Third chapter??? Are you writing your Autobiography already??? :O Anyways, for a Harvard and Boston applicant, none would be sufficient to advice what to do when running out of ideas and creativity.

Alexander III
12-19-2012, 08:57 AM
Third chapter??? Are you writing your Autobiography already??? :O Anyways, for a Harvard and Boston applicant, none would be sufficient to advice what to do when running out of ideas and creativity.

Meh; a friend of mine whom I had been sleeping with in London had her two best friends from home visit her in the second week of september, one of them was in Harvard the other in Duke I think, either way I spent a week with this harvard fellow eating and drinking and partying around london and he seemed both mentally and morally rather tame, apparently in harvard the mass mentality still conceives of Marijuana as a drug. If anyone referred to weed as a drug at my university I am quite sure half the people on the lawn would burst out laughing.


As for what to do when you feel artistically numb, stop writing and read one of your favorite books or authors. Whenever I have my little existential crisses I always start reading some Fitzgerald or Hemingway short stories, and they get me back at ease.

hillwalker
12-19-2012, 08:58 AM
Love the metaphor of an idea unfolding in your head like an umbrella.

Some good - some not so good. Amusing as an aside but hardly the material of autobiography.

H

WolfLarsen
12-19-2012, 10:26 AM
I rarely agree with Bill Walker about anything: but the umbrella unfolding your head was the best part. Then it got boring. And then it got fun again. And then I was laughing.

It seems like you're at your best when you're the most imaginative.

The creative juices don't always flow. That's just the way it is.

I find that the more interesting my life is more the creative juices flow. I found depression to be the enemy of creativity (at least for me), while I'm at my best in my more manic phases.

It would be cool if I had money again, so I could start traveling again, which would really help get the creative juices flowing. I've only been to 53 countries – or is it 52 – and there's like 150 countries I haven't seen yet – and if I saw the other 150 I'm sure it would really help with the creative juices.

I feel that lots of great sex helps with the creative juices. As having a work area with lots of sunlight. Actually, an apartment with lots of sunlight is very helpful. Exercise like walking is helpful. Hanging out with other people is helpful. Smoking weed now and then at the end of the day when you're done writing can be helpful.

Sometimes if I have to take medication for a medical problem I find that the medication hurts the creative juices, makes you feel drowsy. It depends on the medication.

Don't underestimate the importance of eating right. Eating your fruits and vegetables will help with your creativity. I kid you not!

And then there's just sometimes you're tired. Sometimes you're lazy.

Right now I'm procrastinating myself. I'm writing a short novel, but it's very hard for me to write it. It's different in some ways than anything I've ever written before. I think part of the problem sometimes is just laziness. We're all lazy. Sometimes I'm lazy too.

hillwalker
12-19-2012, 12:01 PM
I rarely agree with Bill Walker about anything: but the umbrella unfolding your head was the best part.

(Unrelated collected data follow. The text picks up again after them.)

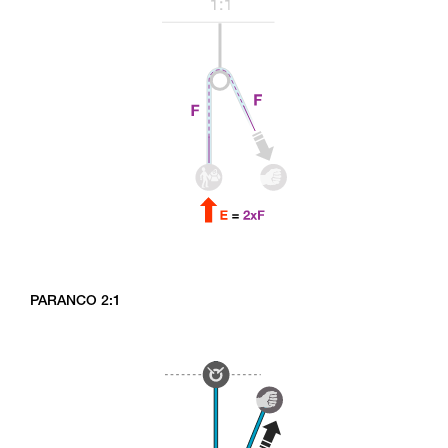
PARANCO 2:1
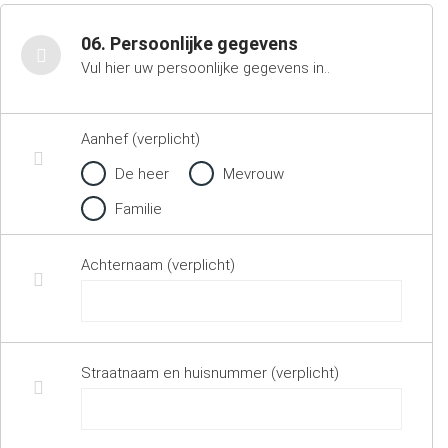
06. Persoonlijke gegevens
Vul hier uw persoonlijke gegevens in..
Aanhef (verplicht)
De heer
Mevrouw
Familie
Achternaam (verplicht)
Straatnaam en huisnummer (verplicht)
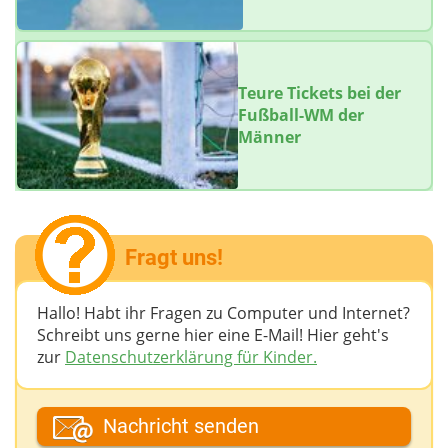
Teure Tickets bei der
Fußball-WM der
Männer
Fragt uns!
Hallo! Habt ihr Fragen zu Computer und Internet?
Schreibt uns gerne hier eine E-Mail! Hier geht's
zur
Datenschutzerklärung für Kinder.
Dein Fantasiename
Nachricht senden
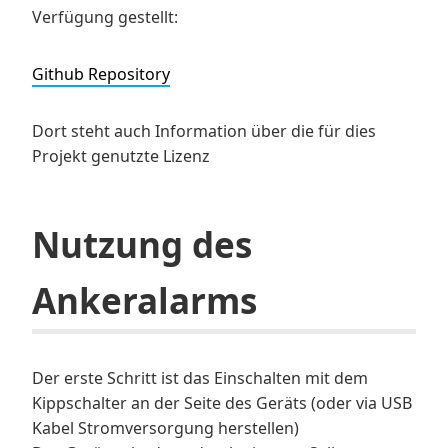
Verfügung gestellt:
Github Repository
Dort steht auch Information über die für dies
Projekt genutzte Lizenz
Nutzung des
Ankeralarms
Der erste Schritt ist das Einschalten mit dem
Kippschalter an der Seite des Geräts (oder via USB
Kabel Stromversorgung herstellen)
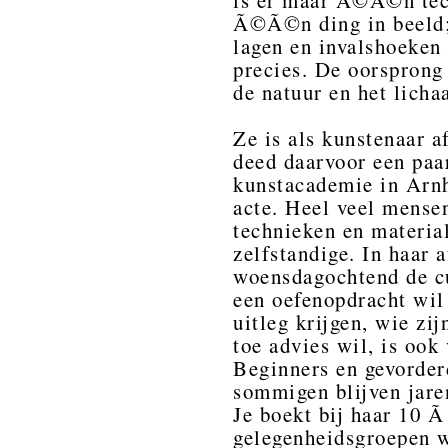
is er maar Ã©Ã©n tech
Ã©Ã©n ding in beeld; 
lagen en invalshoeken 
precies. De oorsprong 
de natuur en het licha
Ze is als kunstenaar 
deed daarvoor een paa
kunstacademie in Arn
acte. Heel veel mense
technieken en material
zelfstandige. In haar a
woensdagochtend de cu
een oefenopdracht wil
uitleg krijgen, wie zi
toe advies wil, is ook
Beginners en gevorderd
sommigen blijven jaren
Je boekt bij haar 10 Ã
gelegenheidsgroepen w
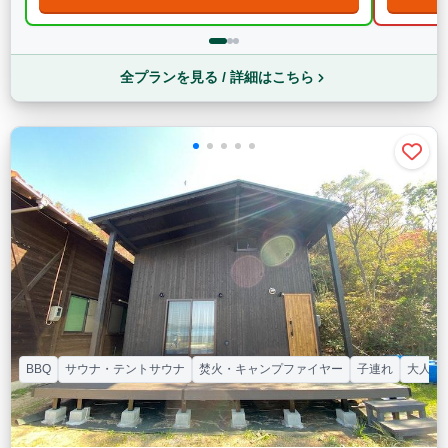
全プランを見る / 詳細はこちら
BBQ
サウナ・テントサウナ
焚火・キャンプファイヤー
子連れ
大人数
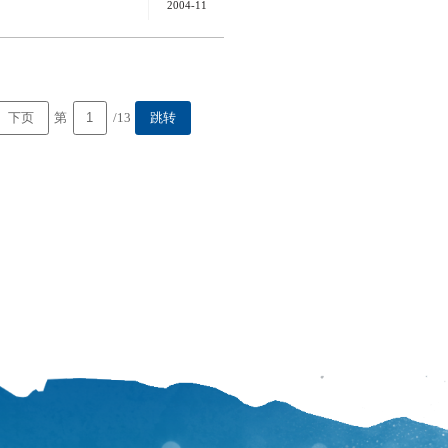
2004-11
第
/13
下页
跳转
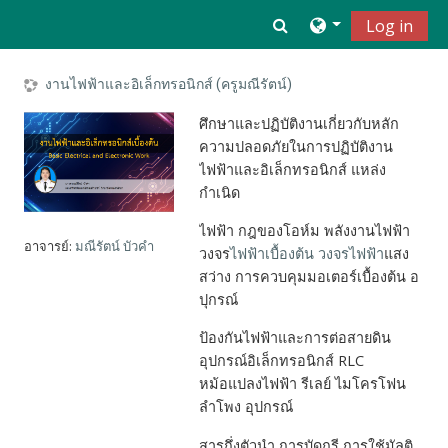
ข้ามไปที่เนื้อหาหลัก
Toggle search inpu
Log in
งานไฟฟ้าและอิเล็กทรอนิกส์ (ครูมณีรัตน์)
ศึกษาและปฏิบัติงานเกี่ยวกับหลัก
ความปลอดภัยในการปฏิบัติงาน
ไฟฟ้าและอิเล็กทรอนิกส์ แหล่ง
กำเนิด
ไฟฟ้า กฎของโอห์ม พลังงานไฟฟ้า
อาจารย์:
มณีรัตน์ บัวคำ
วงจร
ไฟฟ้าเบื้องต้น
วงจรไฟฟ้า
แสง
สว่าง การควบคุมมอเตอร์เบื้องต้น อ
ปุกรณ์
ป้องกันไฟฟ้าและการต่อสายดิน
อุปกรณ์อิเล็กทรอนิกส์ RLC
หม้อแปลงไฟฟ้า รีเลย์ ไมโครโฟน
ลำโพง อุปกรณ์
สารกึ่งตัวนำ การบัดกรี การใช้มัลติ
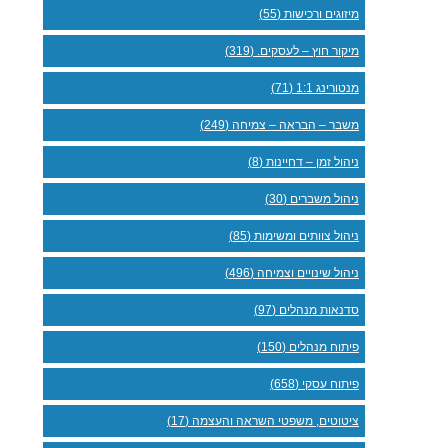
מיזוגים ורכישות (55)
מיקור חוץ – לעסקים. (319)
מנטורינג 1:1 (71)
משבר – הבראה – צמיחה (249)
ניהול זמן – דחיינות (8)
ניהול משברים (30)
ניהול צוותים ומשימות (85)
ניהול שינויים וצמיחה (496)
סדנאות מנהלים (97)
פיתוח מנהלים (150)
פיתוח עסקי (658)
ציטוטים, משפטי השראה והעצמה (17)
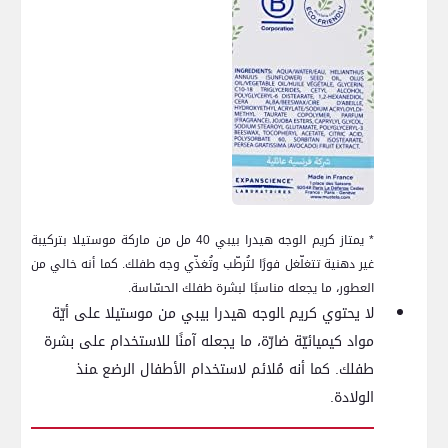
* يمتاز كريم الوجه هيدرا ⁤بيبي 40 مل من ماركة موستيلا ​بتركيبة
غير دهنية تتغلّغل فورًا لتُرطّب وتُغذّي ⁢وجه طفلك. كما أنه خالي من
العطور، ما يجعله مناسبًا لبشرة طفلك الحسّاسة.
لا يحتوي⁢ كريم ‍الوجه هيدرا بيبي⁣ من موستيلا​ على ‌أيّة
مواد كيميائيّة ضارّة، ما‍ يجعله آمنًا للاستخدام على بشرة
طفلك. كما أنه مُلائم لاستخدام الأطفال​ الرضع ‍منذ
الولادة.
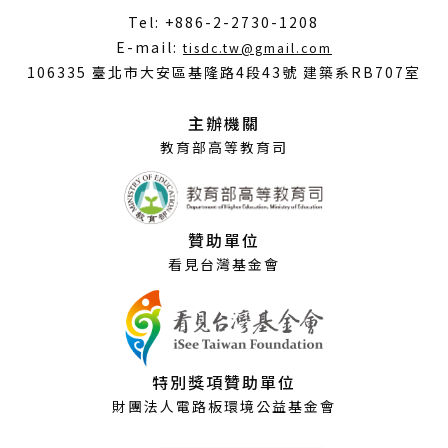
Tel: +886-2-2730-1208
（另
E-mail:
tisdc.tw@gmail.com
開
106335 臺北市大安區基隆路4段43號 建築系RB707室
新
視
主辦機關
窗）
教育部高等教育司
贊助單位
看見台灣基金會
特別獎項贊助單位
財團法人電路板環境公益基金會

I make that twice this past week.
I'm getting seriously worried. Where am I going wrong? :cryin:

H

miyako73
12-19-2012, 01:46 PM
No it's not an autobiography. It's autobiographical fiction--sort of--in a first person narrative/voice.

I needed to break the monotony of showing, so I had to tell something interesting about a simple incident or experience.

I also had to use the Star Strek line, one of the recurring themes.

Thanks for reading and giving me advice, guys. I hope reading Junot Dias will help.